At the time of Rodriguez's sentencing, Guidelines § 3E1.1 provided as follows:

Acceptance of Responsibility

(a) If the defendant clearly demonstrates a recognition and affirmative acceptance of personal responsibility for his criminal conduct, reduce the offense level by 2 levels.

(b) A defendant may be given consideration under this section without regard to whether his conviction is based upon a guilty plea or a finding of guilt by the court or jury or the practical certainty of conviction at trial.

(c) A defendant who enters a guilty plea is not entitled to a sentencing reduction under this section as a matter of right.

5

Effective November 1, 1992, Guidelines § 3E1.1 provides:

Acceptance of Responsibility

(a) If the defendant clearly demonstrates acceptance of responsibility for his offense, decrease the offense level by 2 levels.

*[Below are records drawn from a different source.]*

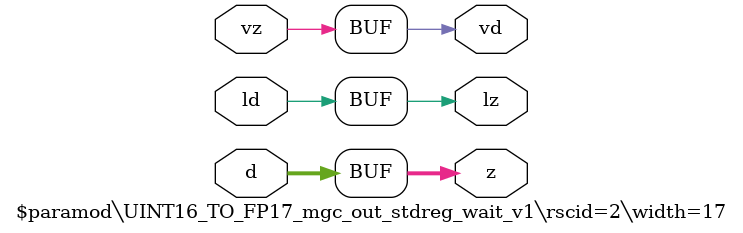
<source format=v>
module \$paramod\UINT16_TO_FP17_mgc_out_stdreg_wait_v1\rscid=2\width=17 (ld, vd, d, lz, vz, z);
  (* src = "./vmod/vlibs/HLS_uint16_to_fp17.v:47" *)
  input [16:0] d;
  (* src = "./vmod/vlibs/HLS_uint16_to_fp17.v:45" *)
  input ld;
  (* src = "./vmod/vlibs/HLS_uint16_to_fp17.v:48" *)
  output lz;
  (* src = "./vmod/vlibs/HLS_uint16_to_fp17.v:46" *)
  output vd;
  (* src = "./vmod/vlibs/HLS_uint16_to_fp17.v:49" *)
  input vz;
  (* src = "./vmod/vlibs/HLS_uint16_to_fp17.v:50" *)
  output [16:0] z;
  assign lz = ld;
  assign vd = vz;
  assign z = d;
endmodule

</source>
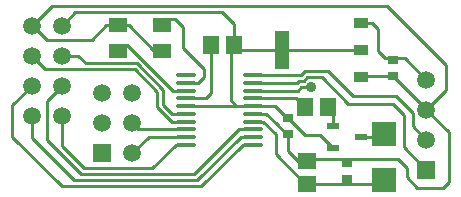
<source format=gtl>
G04 Layer_Physical_Order=1*
G04 Layer_Color=255*
%FSLAX44Y44*%
%MOMM*%
G71*
G01*
G75*
%ADD10R,0.9000X0.7000*%
%ADD11R,1.0000X0.6000*%
%ADD12R,1.3500X1.5500*%
%ADD13R,1.3100X0.9300*%
%ADD14R,1.3100X3.2400*%
%ADD15R,1.6000X1.2500*%
%ADD16O,1.8000X0.3500*%
%ADD17R,1.5500X1.3500*%
%ADD18C,0.2540*%
%ADD19R,1.5000X1.5000*%
%ADD20C,1.5000*%
%ADD21R,2.0000X2.0000*%
%ADD22C,0.9000*%
D10*
X1642000Y269000D02*
D03*
Y283000D02*
D03*
X1681480Y370220D02*
D03*
Y356220D02*
D03*
X1592000Y321000D02*
D03*
Y307000D02*
D03*
D11*
X1654000Y305000D02*
D03*
X1630000Y295500D02*
D03*
Y314500D02*
D03*
D12*
X1625750Y330000D02*
D03*
X1606250D02*
D03*
X1526950Y382270D02*
D03*
X1546450D02*
D03*
D13*
X1653970Y355560D02*
D03*
Y378460D02*
D03*
Y401360D02*
D03*
D14*
X1587070Y378460D02*
D03*
D15*
X1485350Y399620D02*
D03*
X1448350D02*
D03*
Y377620D02*
D03*
X1485350D02*
D03*
D16*
X1505660Y356910D02*
D03*
Y350410D02*
D03*
Y343910D02*
D03*
Y337410D02*
D03*
Y330910D02*
D03*
Y324410D02*
D03*
Y317910D02*
D03*
Y311410D02*
D03*
Y304910D02*
D03*
Y298410D02*
D03*
X1562660Y356910D02*
D03*
Y350410D02*
D03*
Y343910D02*
D03*
Y337410D02*
D03*
Y330910D02*
D03*
Y324410D02*
D03*
Y317910D02*
D03*
Y311410D02*
D03*
Y304910D02*
D03*
Y298410D02*
D03*
D17*
X1608000Y265250D02*
D03*
Y284750D02*
D03*
D18*
Y265250D02*
X1671140D01*
X1609000Y285750D02*
X1685290D01*
X1582540Y315460D02*
X1592000Y306000D01*
X1671520Y305000D02*
X1673860Y307340D01*
X1654000Y305000D02*
X1671520D01*
X1625750Y330000D02*
X1630000Y325750D01*
Y314500D02*
Y325750D01*
X1581090Y330910D02*
X1593000Y319000D01*
X1544320Y378460D02*
X1587070D01*
X1618980Y306520D02*
X1630000Y295500D01*
X1606519Y306520D02*
X1618980D01*
X1608000Y284750D02*
X1609000Y285750D01*
X1592000Y306000D02*
Y307000D01*
Y293000D02*
Y306000D01*
X1600250Y284750D02*
X1608000D01*
X1592000Y293000D02*
X1600250Y284750D01*
X1571273Y317910D02*
X1582000Y307183D01*
Y290211D02*
Y307183D01*
Y290211D02*
X1606961Y265250D01*
X1608000D01*
X1671140D02*
X1673860Y267970D01*
X1670160Y307340D02*
X1673860D01*
X1592039Y321000D02*
X1606519Y306520D01*
X1592000Y321000D02*
X1592039D01*
X1608558Y355310D02*
X1620810D01*
X1605328Y352080D02*
X1608558Y355310D01*
X1601446Y352080D02*
X1605328D01*
X1562660Y337410D02*
X1598840D01*
X1606250Y330000D01*
X1625890Y360390D02*
X1647190Y339090D01*
X1620810Y355310D02*
X1643380Y332740D01*
X1606454Y360390D02*
X1625890D01*
X1562910Y357160D02*
X1603224D01*
X1562660Y356910D02*
X1562910Y357160D01*
X1603224D02*
X1606454Y360390D01*
X1599776Y350410D02*
X1601446Y352080D01*
X1562660Y350410D02*
X1599776D01*
X1603550Y347000D02*
X1612000D01*
X1600460Y343910D02*
X1603550Y347000D01*
X1562660Y343910D02*
X1600460D01*
X1582540Y315460D02*
Y315674D01*
X1573804Y324410D02*
X1582540Y315674D01*
X1691020Y371460D02*
X1709420Y353060D01*
X1668780Y377190D02*
X1674510Y371460D01*
X1668780Y377190D02*
Y396240D01*
X1663660Y401360D02*
X1668780Y396240D01*
X1653970Y401360D02*
X1663660D01*
X1674510Y371460D02*
X1691020D01*
X1654630Y356220D02*
X1681480D01*
X1653970Y355560D02*
X1654630Y356220D01*
X1647190Y339090D02*
X1684020D01*
X1544320Y335280D02*
X1548690Y330910D01*
X1562660D01*
X1505660D02*
X1548690D01*
X1723390Y261620D02*
X1728470Y266700D01*
Y308610D01*
X1709420Y327660D02*
X1728470Y308610D01*
X1685290Y285750D02*
X1692910Y278130D01*
Y270510D02*
Y278130D01*
Y270510D02*
X1701800Y261620D01*
X1723390D01*
X1505660Y337410D02*
X1522320D01*
X1526950Y342040D01*
Y382270D01*
X1544320Y380140D02*
X1546450Y382270D01*
X1544320Y335280D02*
Y378460D01*
Y380140D01*
X1505660Y350410D02*
X1516270D01*
X1521460Y355600D01*
Y361950D01*
X1503680Y379730D02*
X1521460Y361950D01*
X1503680Y379730D02*
Y397510D01*
X1496490Y404700D02*
X1503680Y397510D01*
X1495050Y343910D02*
X1505660D01*
X1375410Y373380D02*
X1386840Y361950D01*
X1400810Y373380D02*
X1414780D01*
X1421130Y367030D01*
X1358900Y304800D02*
Y331470D01*
X1375410Y347980D01*
X1494230Y324410D02*
X1505660D01*
X1421130Y367030D02*
X1464310D01*
X1386840Y361950D02*
X1462206D01*
X1493546Y317910D02*
X1505660D01*
X1456260Y382700D02*
X1495050Y343910D01*
X1375410Y303530D02*
Y322580D01*
X1388110Y302260D02*
Y335280D01*
X1400810Y347980D01*
X1358900Y304800D02*
X1400810Y262890D01*
X1375410Y303530D02*
X1410970Y267970D01*
X1388110Y302260D02*
X1417320Y273050D01*
X1400810Y297180D02*
Y322580D01*
Y297180D02*
X1419860Y278130D01*
X1697830Y313850D02*
X1709420Y302260D01*
X1697830Y313850D02*
Y325280D01*
X1643380Y332740D02*
X1681032D01*
X1684020Y339090D02*
X1697830Y325280D01*
X1690370Y295910D02*
X1709420Y276860D01*
X1690370Y295910D02*
Y323402D01*
X1681032Y332740D02*
X1690370Y323402D01*
X1562660Y330910D02*
X1581090D01*
X1562660Y324410D02*
X1573804D01*
X1481510Y329946D02*
X1493546Y317910D01*
X1486590Y332050D02*
X1494230Y324410D01*
X1486590Y332050D02*
Y344750D01*
X1481510Y329946D02*
Y342646D01*
X1462206Y361950D02*
X1481510Y342646D01*
X1464310Y367030D02*
X1486590Y344750D01*
X1465320Y311410D02*
X1505660D01*
X1460500Y316230D02*
X1465320Y311410D01*
X1474580Y304910D02*
X1505660D01*
X1460500Y290830D02*
X1474580Y304910D01*
X1546450Y382270D02*
Y400460D01*
X1375410Y398780D02*
X1376680D01*
X1648500Y355560D02*
X1653970D01*
X1709420Y327660D02*
X1725930Y344170D01*
Y365760D01*
X1587070Y378460D02*
X1653970D01*
X1681480Y356220D02*
X1709420Y328280D01*
Y327660D02*
Y328280D01*
X1485350Y404700D02*
X1496490D01*
X1448350Y382700D02*
X1456260D01*
X1438480Y399620D02*
X1448350D01*
X1457120D01*
X1479120Y377620D01*
X1485350D01*
X1400810Y262890D02*
X1518920D01*
X1554440Y298410D01*
X1562660D01*
X1410970Y267970D02*
X1515110D01*
X1552050Y304910D01*
X1562660D01*
X1417320Y273050D02*
X1512570D01*
X1550930Y311410D01*
X1562660D01*
X1477010Y278130D02*
X1497290Y298410D01*
X1505660D01*
X1419860Y278130D02*
X1477010D01*
X1562660Y317910D02*
X1571273D01*
X1388450Y387010D02*
X1425870D01*
X1376680Y398780D02*
X1388450Y387010D01*
X1425870D02*
X1438480Y399620D01*
X1400810Y398780D02*
X1412240Y410210D01*
X1536700D01*
X1546450Y400460D01*
X1375410Y398780D02*
X1392380Y415750D01*
X1675940D01*
X1725930Y365760D01*
D19*
X1709420Y276860D02*
D03*
X1435100Y290830D02*
D03*
D20*
X1709420Y302260D02*
D03*
Y327660D02*
D03*
Y353060D02*
D03*
X1400810Y322580D02*
D03*
X1375410D02*
D03*
X1400810Y347980D02*
D03*
X1375410D02*
D03*
X1400810Y373380D02*
D03*
X1375410D02*
D03*
X1400810Y398780D02*
D03*
X1375410D02*
D03*
X1460500Y341630D02*
D03*
X1435100D02*
D03*
X1460500Y316230D02*
D03*
X1435100D02*
D03*
X1460500Y290830D02*
D03*
D21*
X1673860Y267970D02*
D03*
Y307340D02*
D03*
D22*
X1612000Y347000D02*
D03*
M02*

</source>
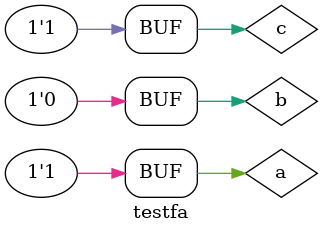
<source format=v>
`timescale 1ns / 1ps


module testfa;

	// Inputs
	reg a;
	reg b;
	reg c;

	// Outputs
	wire out;
	wire carry;

	// Instantiate the Unit Under Test (UUT)
	bonus2 uut (
		.out(out), 
		.carry(carry), 
		.a(a), 
		.b(b), 
		.c(c)
	);

	initial begin
		// Initialize Inputs
		a = 1;
		b = 0;
		c = 1;

		// Wait 100 ns for global reset to finish
		#100;
        
		// Add stimulus here

	end
      
endmodule


</source>
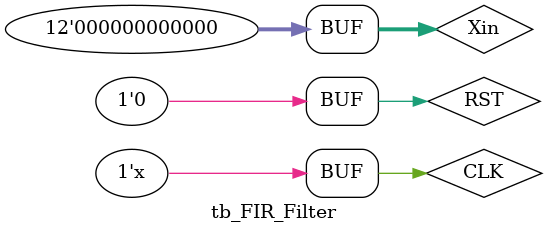
<source format=v>
`timescale 1ns/1ps

module tb_FIR_Filter();
	
	reg CLK;
	reg RST;
	reg [11:0] Xin;
	
	wire [11:0] Yout;
	
	FIR_Filter_pipe f1(.clock(CLK), .reset(RST), .data_in(Xin), .data_out(Yout));
	
	initial CLK = 0;
	initial RST = 0;
	
	always #5 CLK = ~CLK;
		initial begin
			Xin = 0;
			#5;
			RST = !RST;
			#15;
			Xin = -3; #10;
			Xin =  1; #10;
			Xin =  0; #10;
			Xin = -2; #10;
			Xin = -1; #10;
			Xin =  4; #10;
			Xin = -5; #10;
			Xin =  6; #10;
			Xin =  0; #10;
		end
endmodule

</source>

(b) If the defendant qualifies for a decrease under subsection (a), the offense level determined prior to the operation of subsection (a) is level 16 or greater, and the defendant has assisted authorities in the investigation or prosecution of his own misconduct by taking one or more of the following steps:

(1) timely providing complete information to the government concerning his own involvement in the offense; or

(2) timely notifying authorities of his intention to enter a plea of guilty, thereby permitting the government to avoid preparing for trial and permitting the court to allocate its resources efficiently,

decrease the offense level by 1 additional level.

6

18 U.S.C. § 3582 provides, in pertinent part:

Imposition of a sentence of imprisonment

....

(c) Modification of an imposed term of imprisonment.--The court may not modify a term of imprisonment once it has been imposed except that--

....

(2) in the case of a defendant who has been sentenced to a term of imprisonment based on a sentencing range that has subsequently been lowered by the Sentencing Commission pursuant to 28 U.S.C. 994(o), upon motion of the defendant or the Director of the Bureau of Prisons, or on its own motion, the court may reduce the term of imprisonment, after considering the factors set forth in section 3553(a) to the extent that they are applicable, if such a reduction is consistent with applicable policy statements issued by the Sentencing Commission.